The Court disagrees with the general conclusion reached in In re Redeker, 27 B.R. 734 (Bkrtcy.D.Kan. 1983), that ". . . unsecured creditors will receive a discount rate on the portion of their claims that would be satisfied in a chapter 7 liquidation proceeding." (emphasis supplied) 27 B.R. at 737. This Court holds that an unsecured creditor cannot be entitled to any present value payments under 11 U.S.C. § 1325(a)(4) unless the relevant portion of the liquidated distributed value of a debtor's estate is greater than the value, as of the effective date of the plan, of the amount to be distributed to the unsecured creditor under the applicable Chapter 13 plan provisions.
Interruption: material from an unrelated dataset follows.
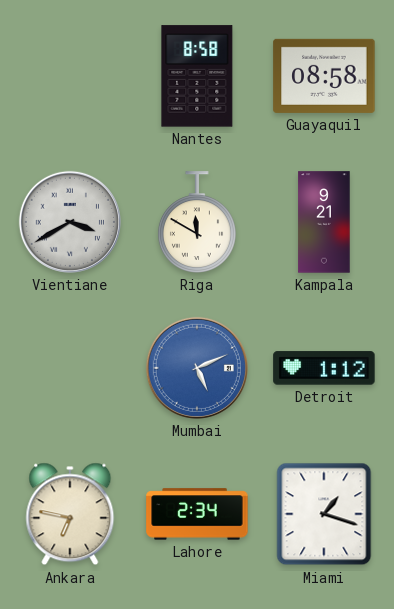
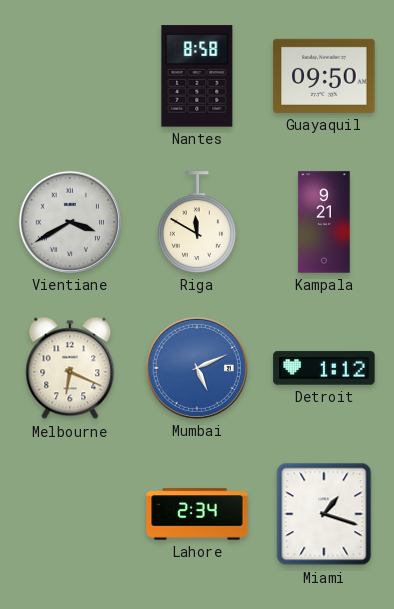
Guayaquil: 08:58 -> 09:50
Melbourne: none -> 6:19
Ankara: 6:47 -> none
See 11 U.S.C. § 1325(a)(4), supra. Accord, In re Jones, 31 B.R. 485, 488-489 (Bkrtcy.N.D.Ill. 1983). The section 1325(a)(4) formulation will necessarily involve a comparison of the Chapter 13 payments, discounted to present value, with the amount available to the relevant creditor(s) given a Chapter 7 liquidation.
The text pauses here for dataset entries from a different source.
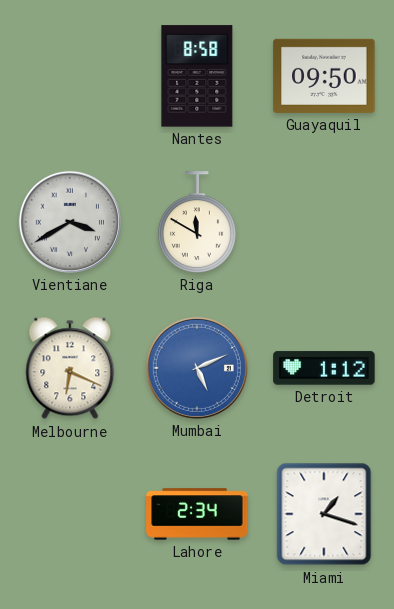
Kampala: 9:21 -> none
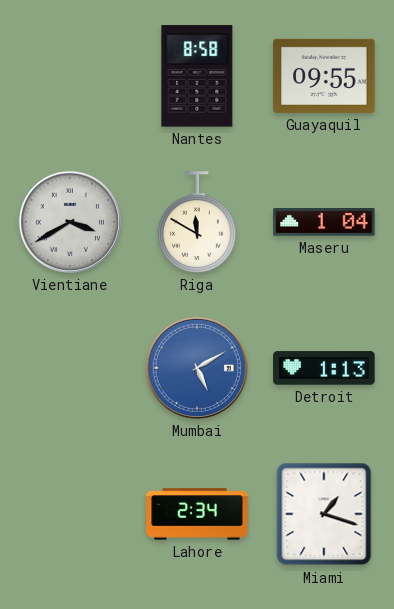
Guayaquil: 09:50 -> 09:55
Maseru: none -> 1:04
Melbourne: 6:19 -> none
Mumbai: 5:11 -> 5:10
Detroit: 1:12 -> 1:13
While not dispositive of the issue, the Court notes that unsecured creditors have historically not been entitled to any form of interest on deferred repayments. The 1898 Bankruptcy Act's equivalent to Section 1325, 11 U.S.C. § 1056, contained no language compelling interest payments to unsecured creditors.
More than forty years ago Mr. Justice Holmes wrote for this Court that the rule stopping interest at bankruptcy had then been followed for more than a century and a half. He said the rule was not a matter of legislative command or statutory construction but, rather, a fundamental principle of the English bankruptcy* system which we copied. * * * Our present statute contains no provision expressly repudiating that principle or allowing an exception in favor of tax claims. Every logical implication from relevant provisions is to the contrary. (footnote omitted) (citation omitted)
City of New York v. Saper, 336 U.S. 328, 330-331, 69 S.Ct. 554, 555-556, 93 L.Ed. 710 (1949) (Jackson, J.). Similarly, 11 U.S.C. Section 1325(a)(4), supra, contains no provision which expressly provides for the inclusion of present value monies in all Chapter 13 repayments to unsecured creditors.
Regarding priority unsecured tax claims, the entitlement to present value payments may differ depending upon whether the debtor is proceeding under Chapter 11 or 13. Compare 11 U.S.C. § 1129(a)(9)(C), supra, with 11 U.S.C. § 1325(a)(4), supra.
Applying the legal conclusion herein to the facts at bar, the IRS has given no indication that it disputes the accuracy or veracity of Debtor's schedules. The schedules indicate that no funds would be available to the IRS given a straight liquidation. The Court therefore concludes that the IRS is not entitled to present value payments under Debtors' proposed second amended Chapter 13 plan.
Obviously, application of a discount factor and the resulting comparison is mooted where the creditor would receive nothing given a Chapter 7 liquidation. For future reference and for the sake of consistency, however, the Court hereby determines the appropriate discount factor to be the rate defined by 26 U.S.C. § 6621. See In re Stafford, 24 B.R. 840, 841 (Bkrtcy.D.Kan. 1982).
Pursuant to Rules 9014 and 7052, this Entry constitutes all applicable findings of fact and conclusions of law.
IT IS, THEREFORE, ORDERED, ADJUDGED AND DECREED that Debtors' proposed second amended Chapter 13 plan need not provide for present value payments to the IRS.